What can you do about it? The good news is like most chronic conditions the best solutions are diet, exercise, and lifestyle.

The following are three tips to lower your blood pressure (and improve stress response).

#1 Weight Loss

If you’re overweight or carrying excess bodyfat around your mid-section, then weight loss should be your top priority. Weight loss and better blood sugar control go hand in hand, and both improve blood pressure.(2,3,4)

A great place to start is breakfast. Unfortunately, breakfast is a meal where processed food consumption – cereals, muffins, pastries, etc. – is commonplace. Try reducing your intake of starchy carbohydrates – like breads, cereals, muffins, etc. – and replace them with more protein, healthy fats and high-fiber fruits. 

For example, 2-3 eggs with half an avocado and a cup of raspberries is a great way to start the day and keep your blood sugar levels under control.

#2 More Movement

If you want to keep your arteries strong and supple, keeping your movement levels up is fundamental. Traditionally, aerobic exercise is thought to be best for blood pressure, however new research shows resistance training is also highly effective. 
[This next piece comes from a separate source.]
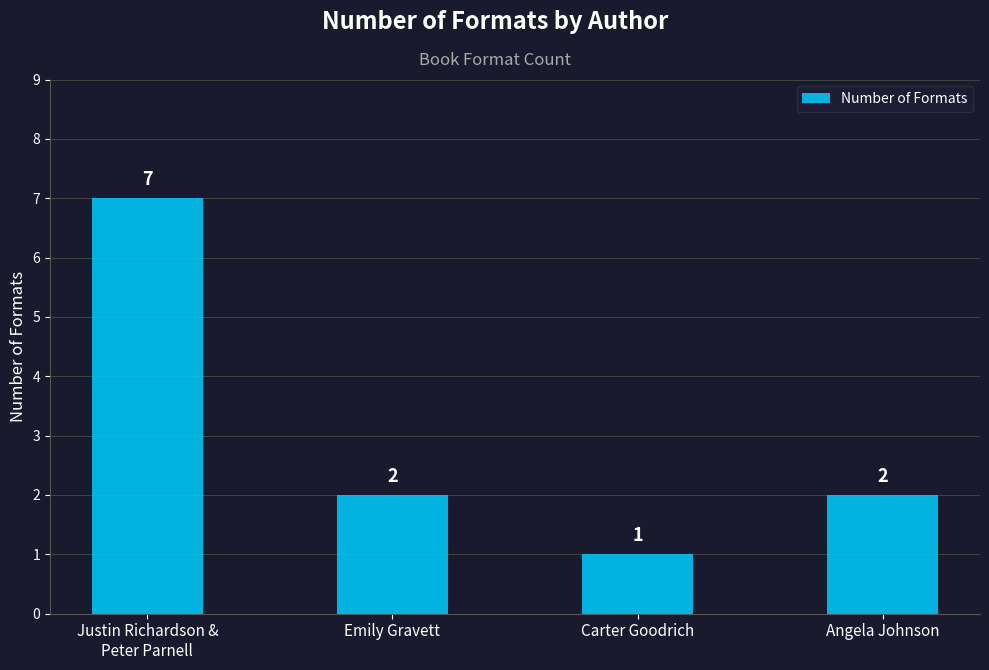

What is the ratio of the value at Carter Goodrich to the value at Emily Gravett?

0.5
If you’re unfit (or deconditioned in ‘trainer-speak’), then start by adding a 20-30-minute fast walk or light jog to your regime. Build up to 3-5 sessions per week.
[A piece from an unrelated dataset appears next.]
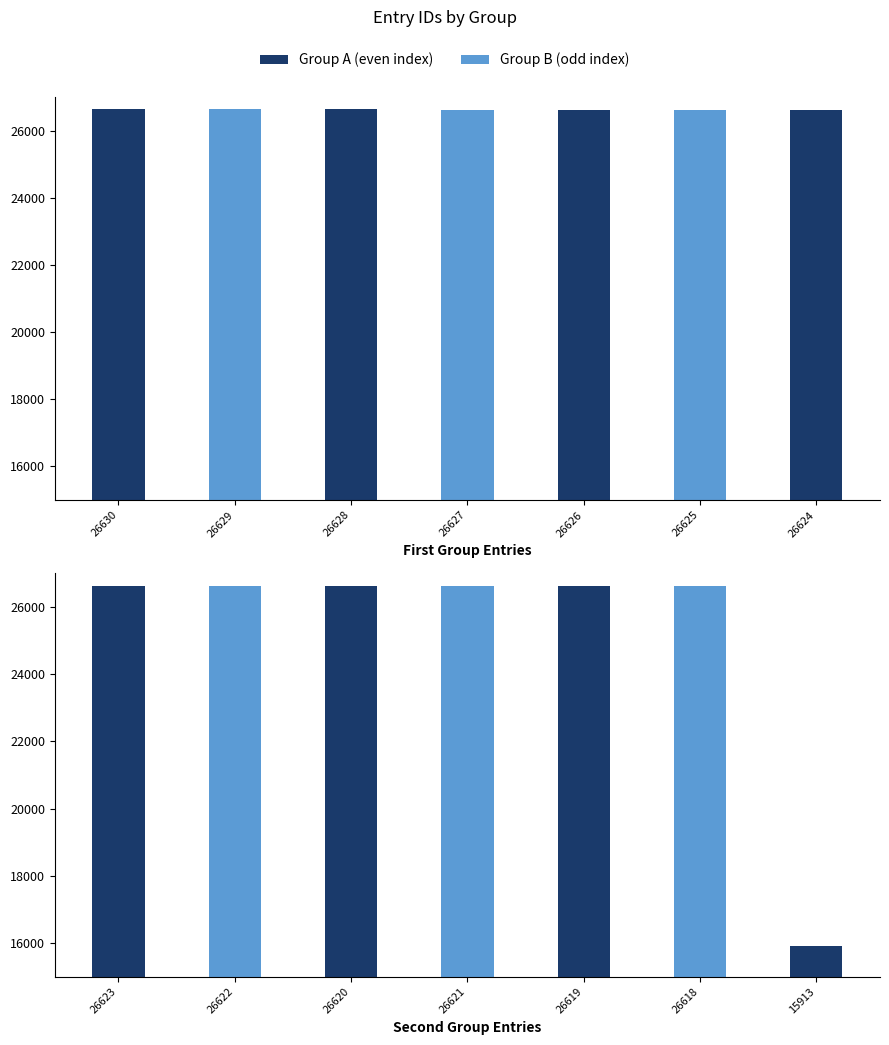

Which label corresponds to the smallest value in the chart?

15913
It will not only improve your blood pressure, it will also help to relax your nervous system and therefore improve your ability to cope with stress.(5)
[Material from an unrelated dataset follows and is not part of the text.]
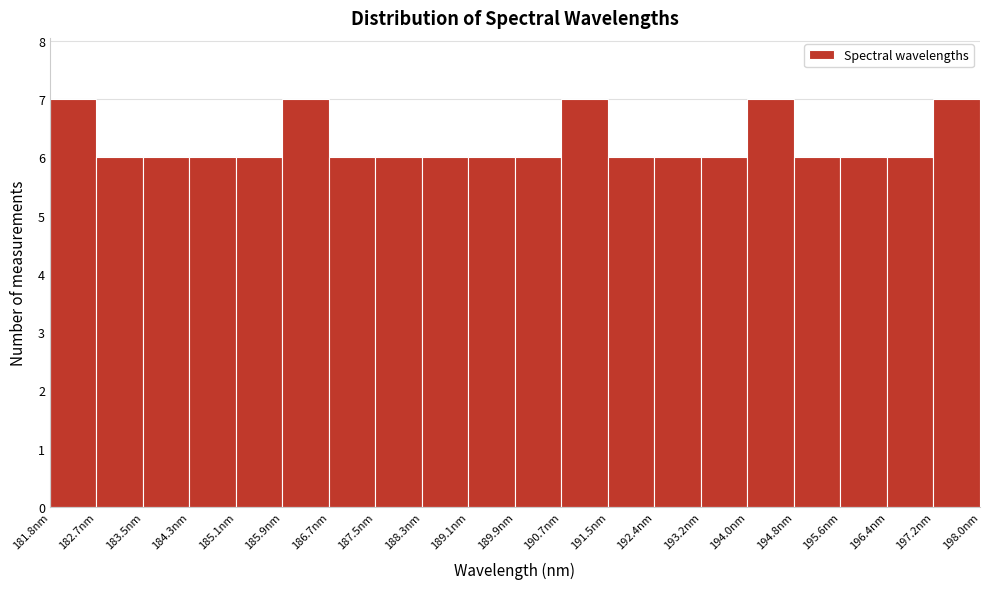

How tall is the bar that spans 185.1 to 185.9 on the x-axis? Neither the bar edges nor the heights are printed on the chart, so give them approximately, as read against the axes.

6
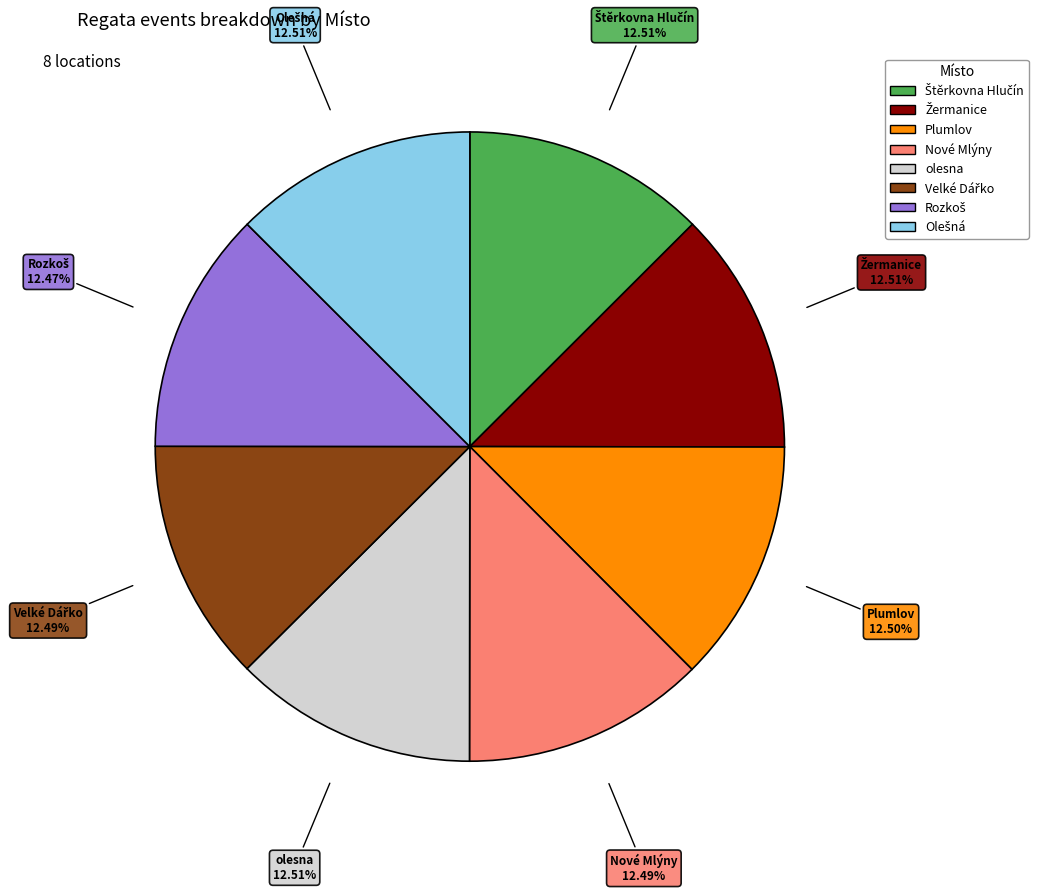

Approximately how many times larger is the value at Plumlov compared to Nové Mlýny?

1.0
The more you can incorporate this into your daily routine – first thing upon rising, at lunch with a colleague, or after work with a friend or family – the greater the likelihood you’ll stick with it in the long-term.

#3 Learn to Breathe

Meditation can be an inspiring and motivating word for some people, while for others it’s a turn off. Nevertheless, learning how to ‘breathe better’ is crucial to calming your nervous system and thereby improving your blood pressure.(6)

You might not realize it, but if you’re running between meetings and appointments all week, and not getting enough total sleep time, your sympathetic ‘fight or flight’ nervous system will be stuck in overdrive. 

While this isn’t a problem in the short-term, in the long run it leads to higher stress levels, higher blood pressure and poorer productivity.

Breathwork (or meditation) is an evidence-based strategy for improving blood pressure. Try this exercise;

  • Lie on your back, with knees bent and feet on the floor
  • Place a book over your belly
  • Inhale and expand your belly (so the book moves up toward the ceiling)
  • Exhale and draw your belly button inward (toward the floor)
  • With eyes closed, breathe in this manner for 5-10 minutes.

This will start to teach you how to control your nervous system via your breath.

To Sum Up

Higher blood pressure readings are an early warning sign – a little smoke – to highlight you need to support your body and increase your resiliency.

Constant connectivity is wonderful, but it can also place a heavy toll on your health.

Diet, exercise and lifestyle factors are the foundations of healthy blood pressure and keeping you uber productive at work and play.